**TASK OBJECTIVE:** Copy every line of the following data that includes the string "semi".

**SOURCE INFORMATION:**
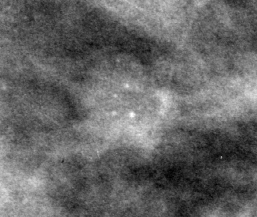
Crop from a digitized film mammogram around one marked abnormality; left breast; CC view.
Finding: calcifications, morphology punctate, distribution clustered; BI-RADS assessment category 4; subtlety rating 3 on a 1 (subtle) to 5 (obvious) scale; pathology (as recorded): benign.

...

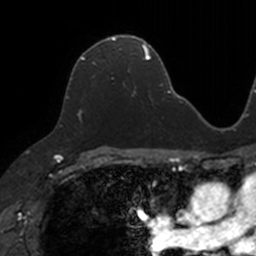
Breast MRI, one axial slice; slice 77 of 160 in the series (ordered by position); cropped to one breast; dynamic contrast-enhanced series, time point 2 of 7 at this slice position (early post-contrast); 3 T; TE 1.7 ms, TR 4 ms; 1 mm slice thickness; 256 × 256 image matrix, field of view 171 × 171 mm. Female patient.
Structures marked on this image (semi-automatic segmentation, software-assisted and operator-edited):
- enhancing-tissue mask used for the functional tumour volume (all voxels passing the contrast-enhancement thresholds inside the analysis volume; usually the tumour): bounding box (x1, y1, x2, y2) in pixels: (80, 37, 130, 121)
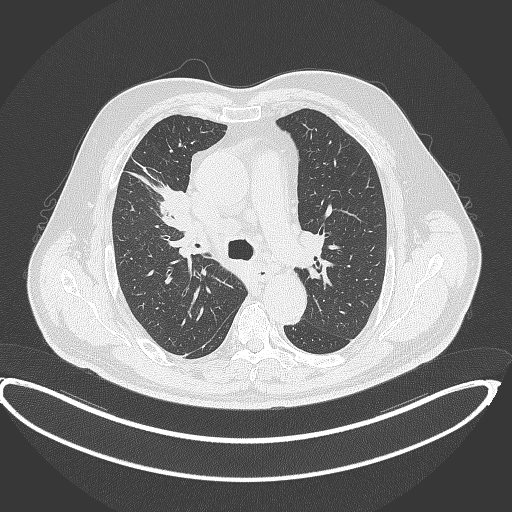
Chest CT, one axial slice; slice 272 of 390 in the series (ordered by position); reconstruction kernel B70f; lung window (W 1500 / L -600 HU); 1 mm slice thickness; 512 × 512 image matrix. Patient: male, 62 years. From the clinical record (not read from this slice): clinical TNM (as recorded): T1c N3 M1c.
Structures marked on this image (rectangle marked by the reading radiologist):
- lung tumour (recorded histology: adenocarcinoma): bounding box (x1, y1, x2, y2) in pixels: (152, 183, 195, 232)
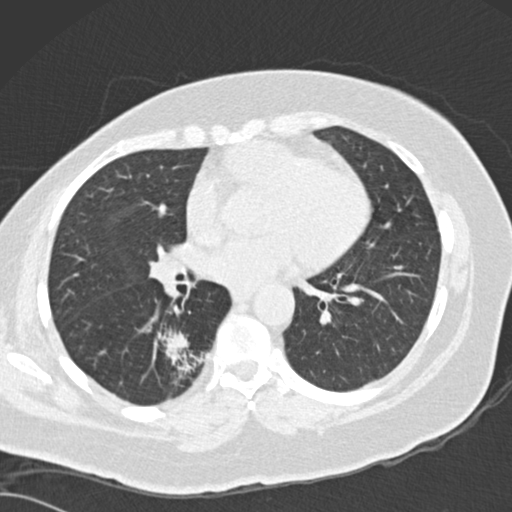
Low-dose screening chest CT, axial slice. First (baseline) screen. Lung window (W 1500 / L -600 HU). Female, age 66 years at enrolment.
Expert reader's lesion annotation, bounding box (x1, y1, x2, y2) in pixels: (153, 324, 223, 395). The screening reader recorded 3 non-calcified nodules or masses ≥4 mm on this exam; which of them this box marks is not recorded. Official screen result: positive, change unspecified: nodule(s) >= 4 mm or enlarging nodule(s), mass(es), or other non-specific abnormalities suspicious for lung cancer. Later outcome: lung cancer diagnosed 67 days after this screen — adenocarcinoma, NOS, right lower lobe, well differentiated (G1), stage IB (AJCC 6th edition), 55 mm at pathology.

* * *

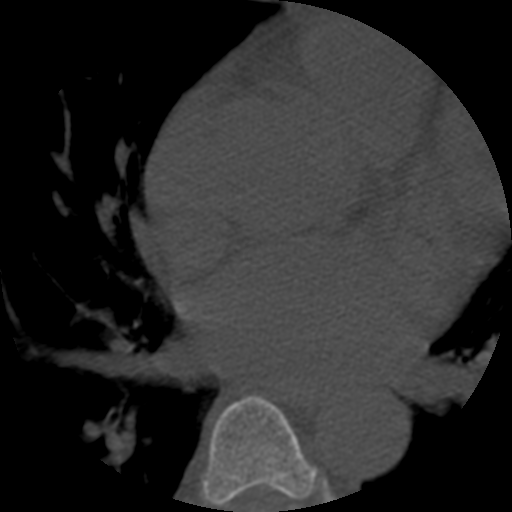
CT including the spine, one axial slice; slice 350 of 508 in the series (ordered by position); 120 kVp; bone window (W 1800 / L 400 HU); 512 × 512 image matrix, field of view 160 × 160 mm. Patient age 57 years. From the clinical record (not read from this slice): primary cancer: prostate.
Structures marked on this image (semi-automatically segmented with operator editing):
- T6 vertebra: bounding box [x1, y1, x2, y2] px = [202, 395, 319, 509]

**COMPLETED EXERCISE:**
Structures marked on this image (semi-automatic segmentation, software-assisted and operator-edited):
Structures marked on this image (semi-automatically segmented with operator editing):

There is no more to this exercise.